If a dispute arises between the Company and the Employee that cannot be satisfactorily resolved through the Company’s Open Door Policy or other internal human resource channels, the Company and the Employee must first attempt to resolve the dispute through mediation by the AAA. The Employee and the Company (and, as appropriate, a Covered Beneficiary) will work together to choose a neutral, third-party mediator from AAA to handle the mediation process. The Company will pay the cost for a one-day AAA mediation, not to exceed eight (8) hours. The Employee, the Company, and any Covered Beneficiary participating in any pre-arbitration mediation may retain and be represented by an attorney at the mediation. Each party shall be responsible for its own attorney’s fees.

All statutory and common law provisions that protect and preserve the confidentiality of the mediation process will be respected by the parties, the mediator, and the representatives of the parties, to the maximum extent permitted by law. Absent a court order to the contrary, no party to the mediation, their representatives, or the Mediator, will violate the confidentiality afforded the mediation process in the jurisdiction where the mediation is held or violate Federal Rule of Evidence 408 or any state counterpart.

Arbitration
If the dispute is not resolved through mediation, the dispute shall be resolved by exclusive, final and binding arbitration by the AAA before a single, neutral Arbitrator knowledgeable in employment law who shall apply the substantive law (and the law of remedies, if applicable) of the state in which the arbitral claims arose, or federal law, or
both, as applicable to the arbitrable claims asserted.

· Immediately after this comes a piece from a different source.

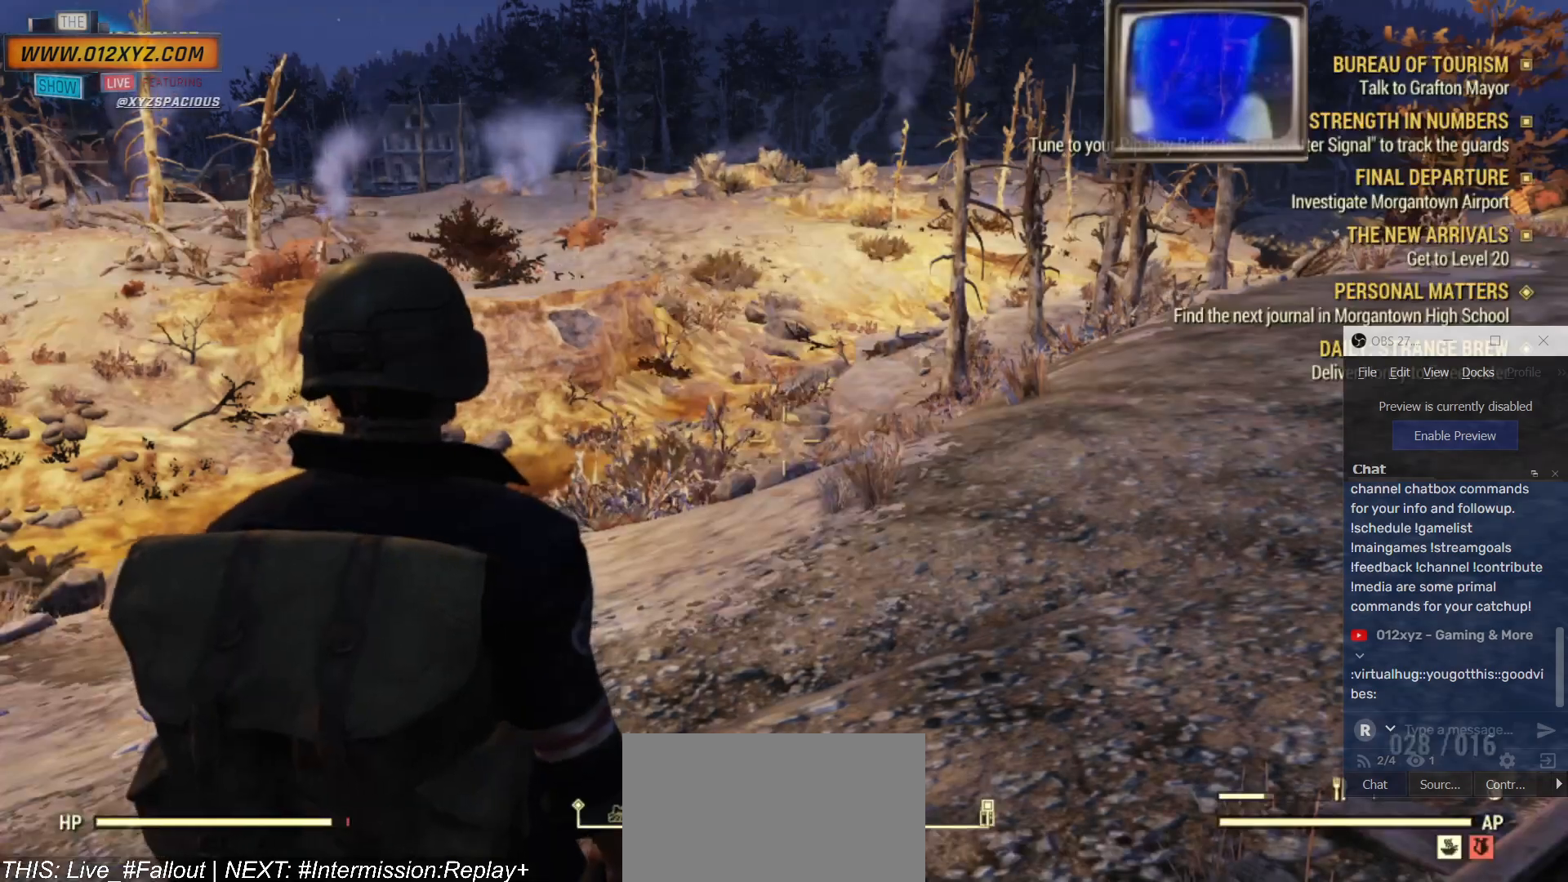
{"keys": ["d"], "mouse": [], "events": [[267, "d", "down"]]}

The Arbitrator shall not have any power to apply any substantive law other than the state and/or federal law of the jurisdiction where an arbitral claim arose, unless application of a different law would be permissible under that jurisdiction’s choice of law principles. The Arbitrator’s decision shall be final and binding upon both the Company and the Employee. Judgment upon an award rendered by the Arbitrator may be entered in any court having jurisdiction.

Fees and Expenses

As a benefit to employees, the Company will pay all of the Arbitrator’s expenses and fees. The Company will also pay the AAA’s arbitration administrative fees to the extent they exceed any fee or cost the Employee would be required to bear if the arbitrable claims alleged were brought in a court of competent jurisdiction. The Company will also be responsible for any administrative fees unique to arbitration.

Right to Representation

The Employee and the Company have the right to be represented by an attorney during any phase of the mediation and arbitration proceedings. The expenses of such representation shall be the sole responsibility of the party retaining the attorney. This provision does not limit the right of either party to recover prevailing party attorneys’ fees and costs under applicable law.

Time Limits

To ensure the timely resolution of disputes, the Company and the Employee are encouraged to file a Request for Mediation as soon as possible. In the case of a claimed statutory violation, the time limit imposed by the applicable statute of limitations shall govern when either the Company or the Employee must file the Request for Mediation. If a statutory violation is not claimed, then the Request for Mediation must be filed within one year after the claim accrued unless a different period is specifically provided by law or in an express written agreement between the Company and the Employee. The failure of either the Company or the Employee to file a Request for Mediation within these time limits will forever bar any claim involving that dispute. If the mediation does not resolve the dispute, the party who desires to proceed to arbitration must file a Request for Arbitration before the time limit imposed by the applicable statute of limitations following accrual of the claim. The failure to file a Request for Arbitration within this time period will forever bar any claim involving that dispute. The Arbitrator shall have exclusive authority to decide whether or not a Request for Mediation and the Request for Arbitration have been timely filed.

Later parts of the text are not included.